• _Goal of the exercise_
Could you print every row below word for word, leaving out the pictures?

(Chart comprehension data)
##########

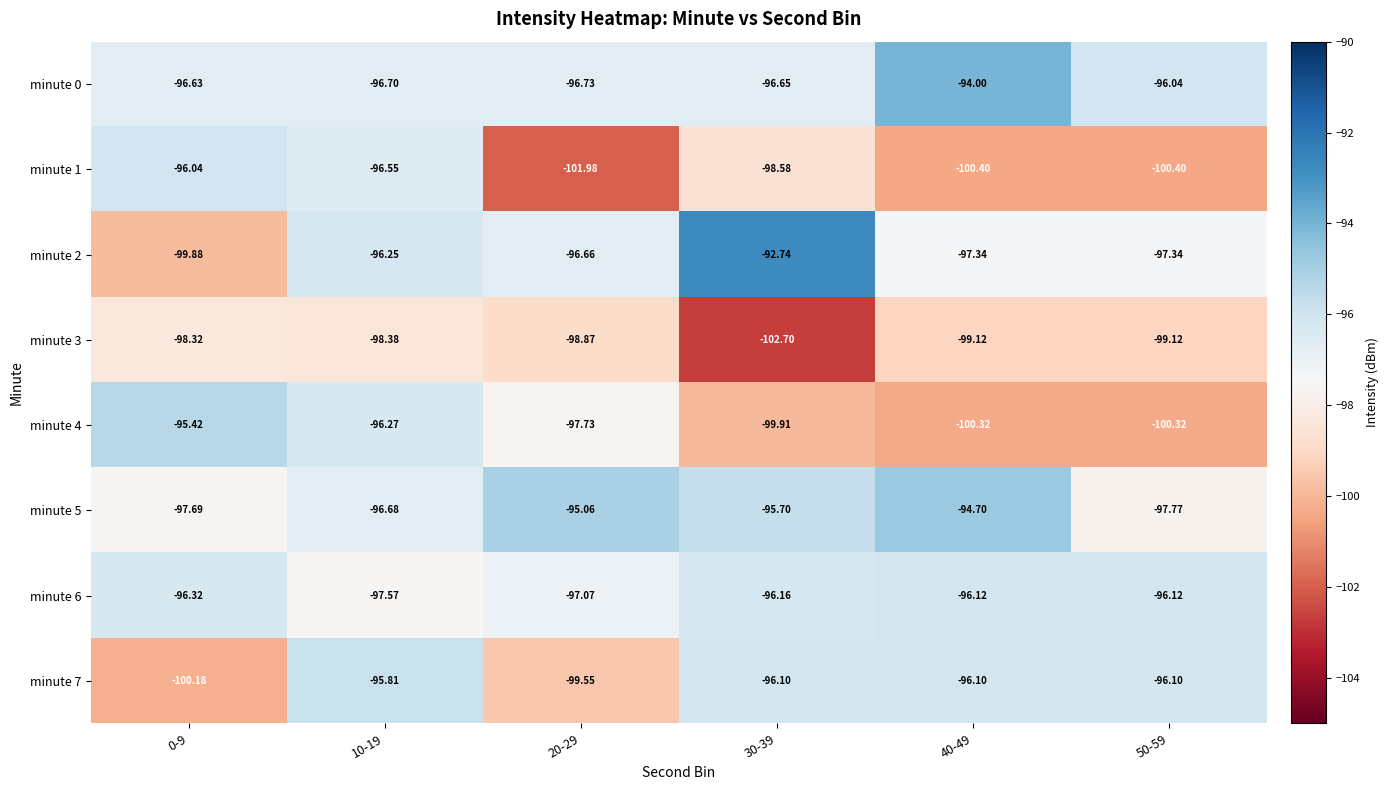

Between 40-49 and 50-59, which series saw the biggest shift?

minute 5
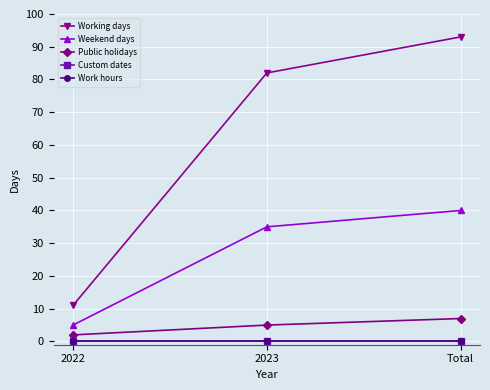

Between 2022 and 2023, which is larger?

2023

##########

• _Exercise result_
Between 40-49 and 50-59, which series saw the biggest shift?

minute 5

Between 2022 and 2023, which is larger?

2023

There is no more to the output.